I’m trying to calculate the cost per image processed using Vision with GPT-4o. I’m passing a series of jpg files as content in low detail:
history = []
num_prompt_tokens = 0
num_completion_tokens = 0
num_total_tokens = 0
for filename, file_content in file_contents.items():
response = client.chat.completions.create(
model="gpt-4o",
messages=[
{
"role": "user",
"content": [
{"type": "text", "text": prompt},
{
"type": "image_url",
"image_url": {
"url": f"data:image/jpeg;base64,{file_content}",
"detail": "low"
},
},
],
}
],
max_tokens=256,
)
num_prompt_tokens += response.usage.prompt_tokens
num_completion_tokens += response.usage.completion_tokens
num_total_tokens += response.usage.total_tokens
history.append(response.choices[0].message.content)
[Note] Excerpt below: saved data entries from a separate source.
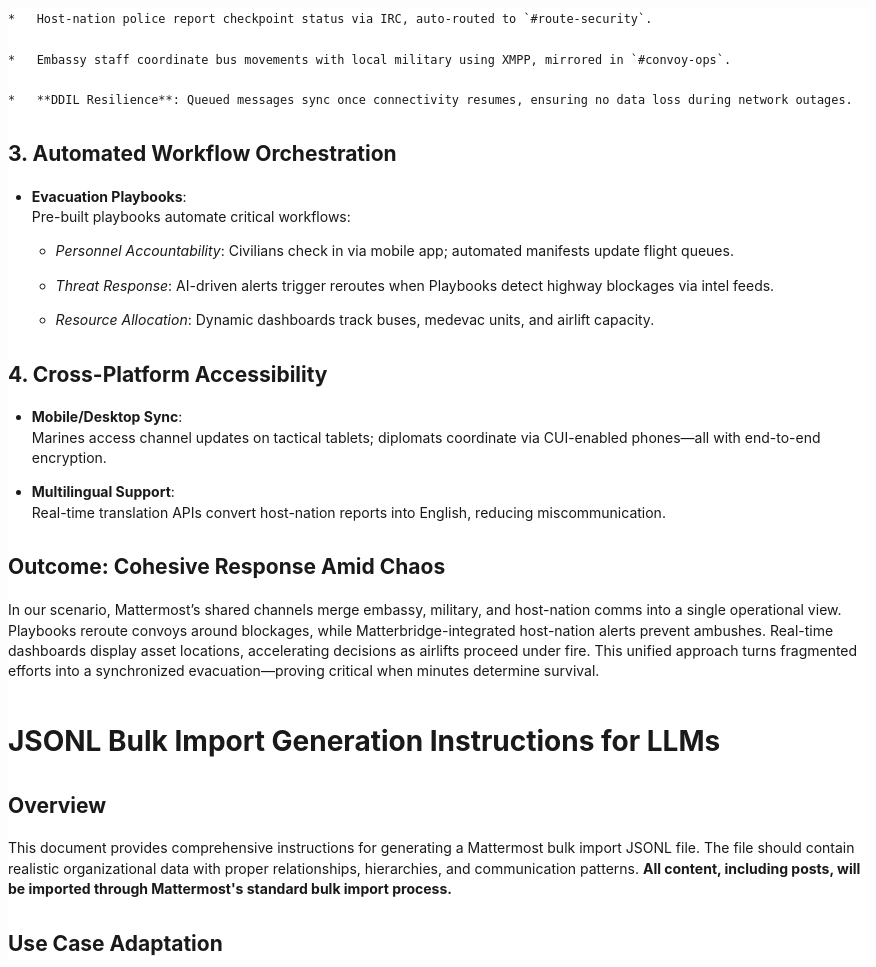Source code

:     *   Host-nation police report checkpoint status via IRC, auto-routed to `#route-security`.
        
    *   Embassy staff coordinate bus movements with local military using XMPP, mirrored in `#convoy-ops`.
        
    *   **DDIL Resilience**: Queued messages sync once connectivity resumes, ensuring no data loss during network outages.
        

**3\. Automated Workflow Orchestration**
----------------------------------------

*   **Evacuation Playbooks**:  
    Pre-built playbooks automate critical workflows:
    
    *   *Personnel Accountability*: Civilians check in via mobile app; automated manifests update flight queues.
        
    *   *Threat Response*: AI-driven alerts trigger reroutes when Playbooks detect highway blockages via intel feeds.
        
    *   *Resource Allocation*: Dynamic dashboards track buses, medevac units, and airlift capacity.
        

**4\. Cross-Platform Accessibility**
------------------------------------

*   **Mobile/Desktop Sync**:  
    Marines access channel updates on tactical tablets; diplomats coordinate via CUI-enabled phones—all with end-to-end encryption.
    
*   **Multilingual Support**:  
    Real-time translation APIs convert host-nation reports into English, reducing miscommunication.
    

**Outcome: Cohesive Response Amid Chaos**
-----------------------------------------

In our scenario, Mattermost’s shared channels merge embassy, military, and host-nation comms into a single operational view. Playbooks reroute convoys around blockages, while Matterbridge-integrated host-nation alerts prevent ambushes. Real-time dashboards display asset locations, accelerating decisions as airlifts proceed under fire. This unified approach turns fragmented efforts into a synchronized evacuation—proving critical when minutes determine survival.



# JSONL Bulk Import Generation Instructions for LLMs



## Overview

This document provides comprehensive instructions for generating a Mattermost bulk import JSONL file. The file should contain realistic organizational data with proper relationships, hierarchies, and communication patterns. **All content, including posts, will be imported through Mattermost's standard bulk import process.**

## Use Case Adaptation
In the pricing information (https://platform.openai.com/docs/guides/vision), it says all low detail images cost 85 tokens. However, in response.usage.prompt_tokens, it racks up 12077 tokens total. The user prompt is only 156 input, so would be at most 13x156=2028. Where are the extra prompt tokens coming from; am I safe to use the (13x85)+(13x156)=3133 as total input tokens? Which one is the correct amount to base costs off?